さて、メイン関数がこちら、クロックの指定とGPIOの初期化をした後は、ソフトウエアのループで、外部のLED2つ(赤と緑)を交互に点灯させるだけのもの。初期設定のSysTick_Configで SystemCoreClock / 100 と100で割った周波数(カウント値)をセットしているのでSysTick割り込みは100Hzとなります。200Hzにしたければ200で割ればよい筈。モータ駆動はハンドラに任せているので、メインプログラムはポートの初期化のみ。

int main (void)
{	
    UNLOCKREG();
    DrvSYS_SetOscCtrl(E_SYS_XTL12M, 1); /* Enable 12MHz EXT. OSC. */
    DrvSYS_Delay(5000); /* wait 12MHz.

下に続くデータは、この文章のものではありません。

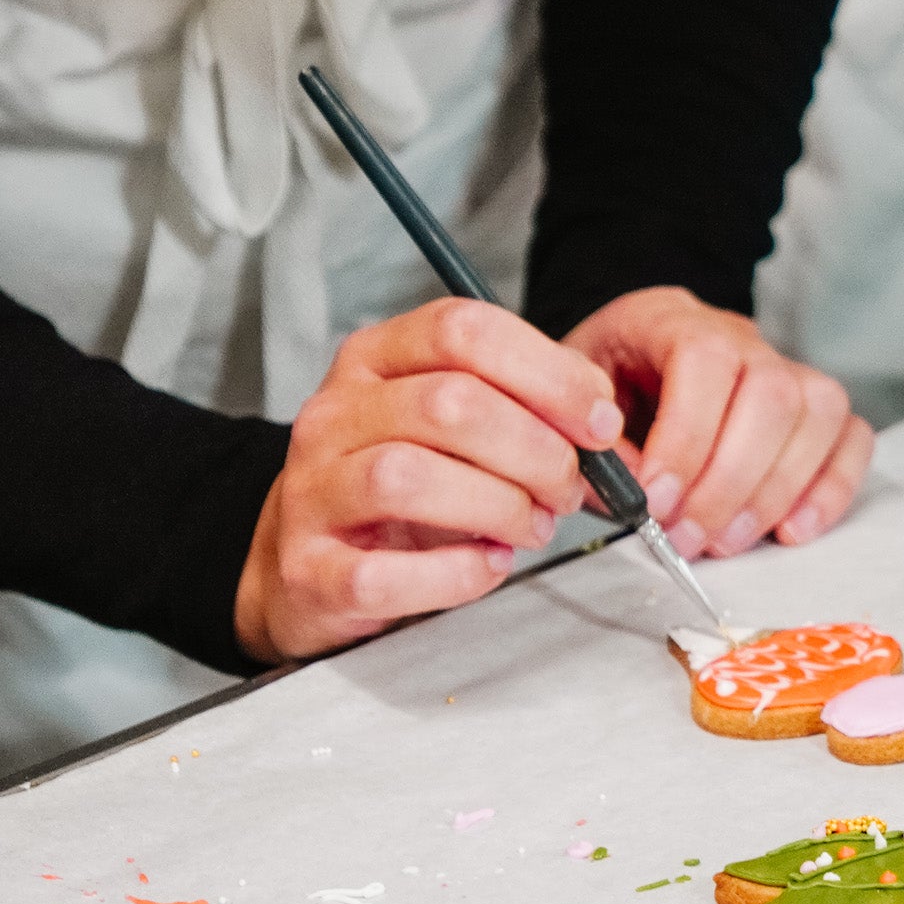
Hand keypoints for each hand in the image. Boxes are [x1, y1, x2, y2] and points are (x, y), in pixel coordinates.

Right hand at [234, 299, 620, 663]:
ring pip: (410, 477)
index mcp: (376, 358)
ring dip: (500, 506)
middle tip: (568, 487)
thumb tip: (598, 411)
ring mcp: (311, 490)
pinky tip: (488, 564)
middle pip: (449, 403)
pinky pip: (385, 573)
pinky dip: (457, 573)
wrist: (304, 563)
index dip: (548, 373)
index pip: (464, 330)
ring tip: (532, 525)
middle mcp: (335, 413)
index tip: (599, 419)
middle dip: (536, 450)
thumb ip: (527, 400)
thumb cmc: (402, 484)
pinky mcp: (308, 571)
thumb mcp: (458, 421)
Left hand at [564, 286, 870, 561]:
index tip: (655, 502)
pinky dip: (832, 487)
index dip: (686, 435)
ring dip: (774, 492)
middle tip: (687, 539)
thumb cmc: (604, 385)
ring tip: (726, 542)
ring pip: (816, 413)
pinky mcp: (816, 407)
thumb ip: (594, 445)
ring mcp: (787, 367)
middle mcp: (742, 336)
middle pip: (770, 392)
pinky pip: (852, 435)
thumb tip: (631, 495)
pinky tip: (793, 529)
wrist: (634, 361)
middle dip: (729, 481)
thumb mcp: (572, 403)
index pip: (704, 359)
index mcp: (671, 319)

Delay by SysTick timer */
    SystemCoreClockUpdate();

    /*set GPIOs output*/
    DrvGPIO_Open(E_GPB,2, E_IO_OUTPUT);
    DrvGPIO_Open(E_GPB,3, E_IO_OUTPUT);
    DrvGPIO_Open(E_GPC,0, E_IO_OUTPUT);
    DrvGPIO_Open(E_GPC,1, E_IO_OUTPUT);
    DrvGPIO_Open(E_GPC,2, E_IO_OUTPUT);
    DrvGPIO_Open(E_GPC,3, E_IO_OUTPUT);

    SysTick_Config(SystemCoreClock / 100);
    
    while(1)
    {
        DrvGPIO_ClrBit(E_GPB,2);
        DrvGPIO_SetBit(E_GPB,3);
        delay_loop();
       
        DrvGPIO_SetBit(E_GPB,2);
        DrvGPIO_ClrBit(E_GPB,3);
        delay_loop();
    } 
}

Arduinoと相似な2相励磁(速度は半分)でモータ回りました。その様子がアイキャッチ画像に。